If you are a Christian leader, I challenge you not to place your confidence in yourself. Like you and I, the Apostle Paul was a Christian leader. As such, Paul acted in confidence. He led three missionary tours during a time when travel was perilous. He appealed his legal troubles to Caesar. Yes, the Roman emperor himself. I think that takes confidence.
However, Paul says that even though he had reasons to have confidence in himself, he chose to take no confidence in himself, or “confidence in the flesh” as he puts it. (Philippians 3:3-4 ESV) What can we learn from this profound spiritual lesson?
For many leaders, to the degree that we are competent, we are confident. We look at our success and we love the fact that we are no longer timid. With experience and competency, we are confident we know what to do, and we do it well. This is good, but we make a mistake when we place our confidence in ourselves above our confidence in God.
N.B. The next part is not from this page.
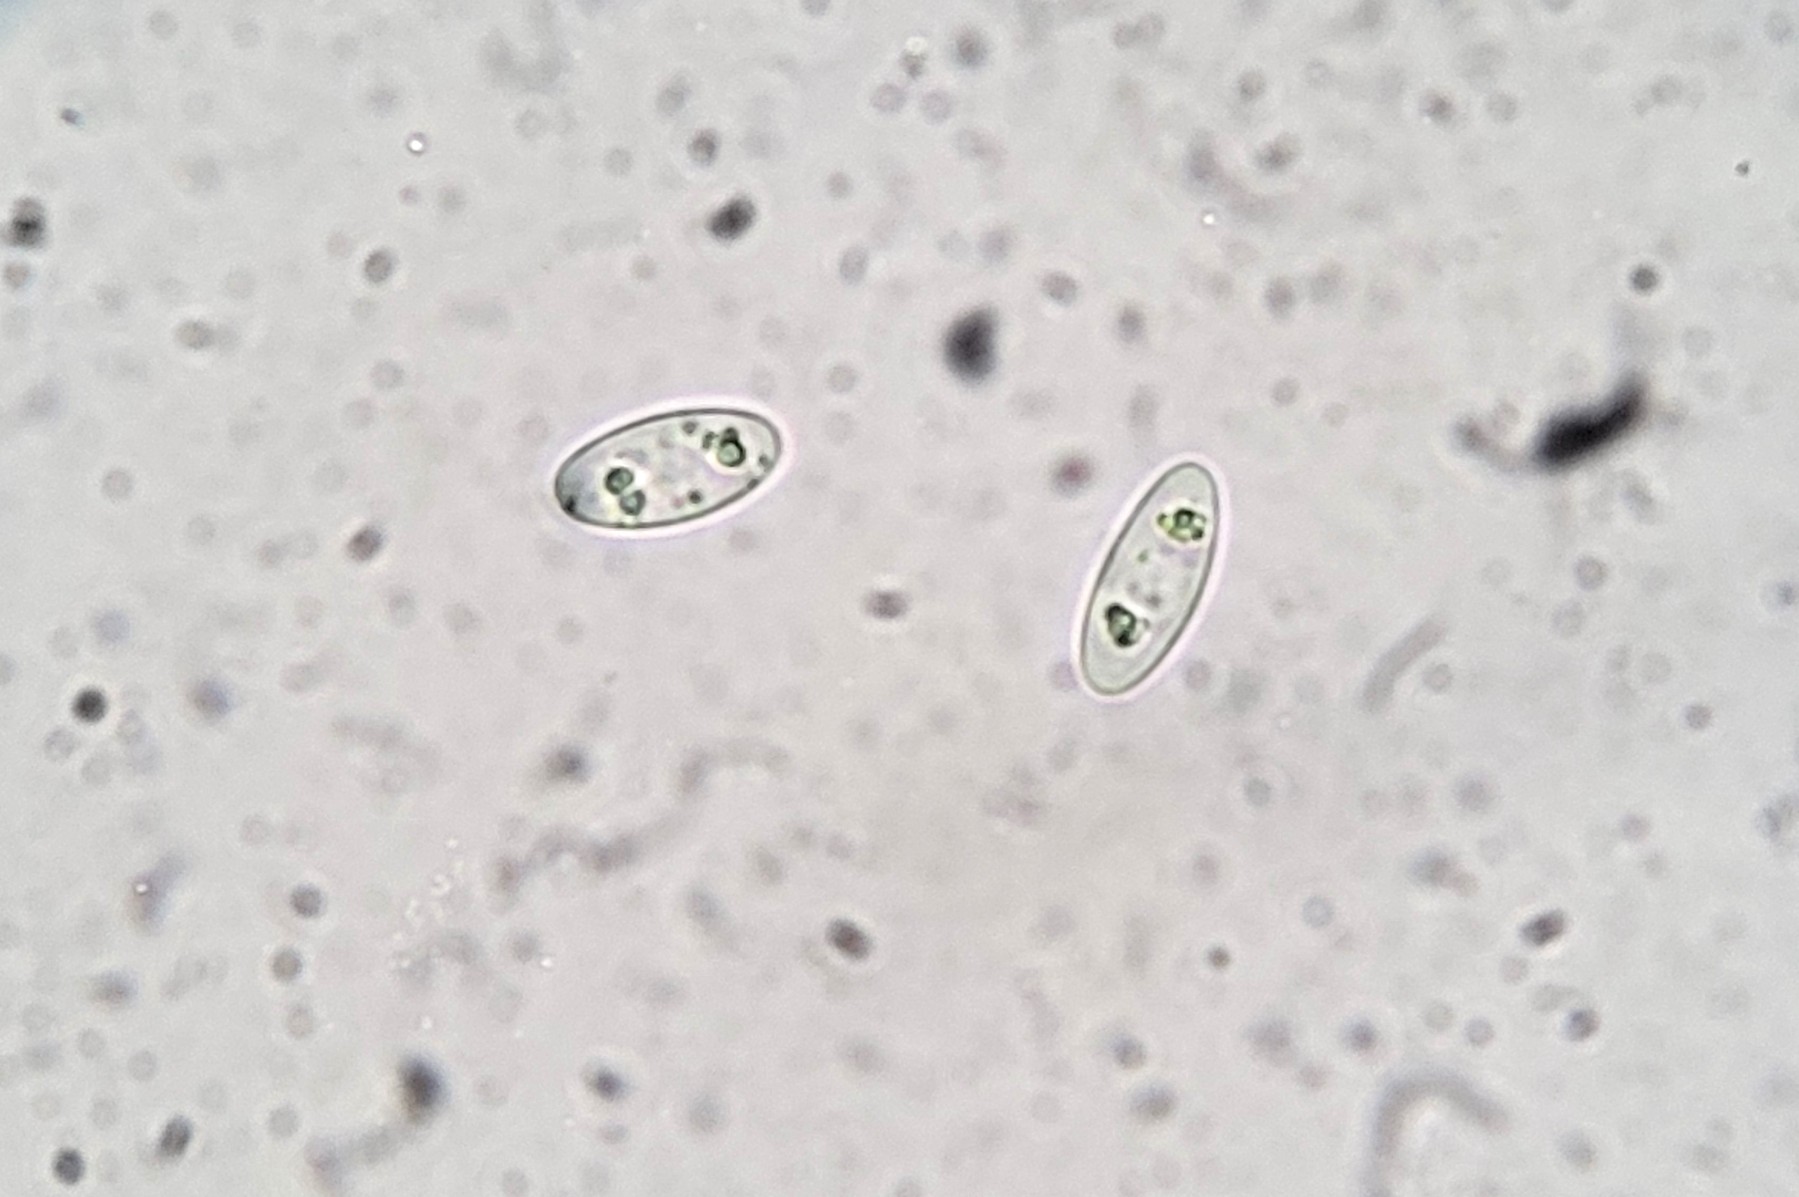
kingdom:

You may ask, what if I am genuinely exceptional in my field, a world-class leader, and my self-confidence is rightly solid? Is that bad?
Yes. If you hold to a Christian worldview and you are a child of God, you must not put your confidence in the flesh, as Paul describes. As wise as you or I may become, even with world-changing successes, we remain human, full of a panoply of wild emotions, faulty logic, biased thinking, and susceptibility to poor character. We are limited.
As a Christian leader, would you commit with me today to be like Paul, placing no confidence in the flesh? God knows everything. May we rely on Him and ask for His guidance, even in our areas of supreme strength because He is infinitely more supreme.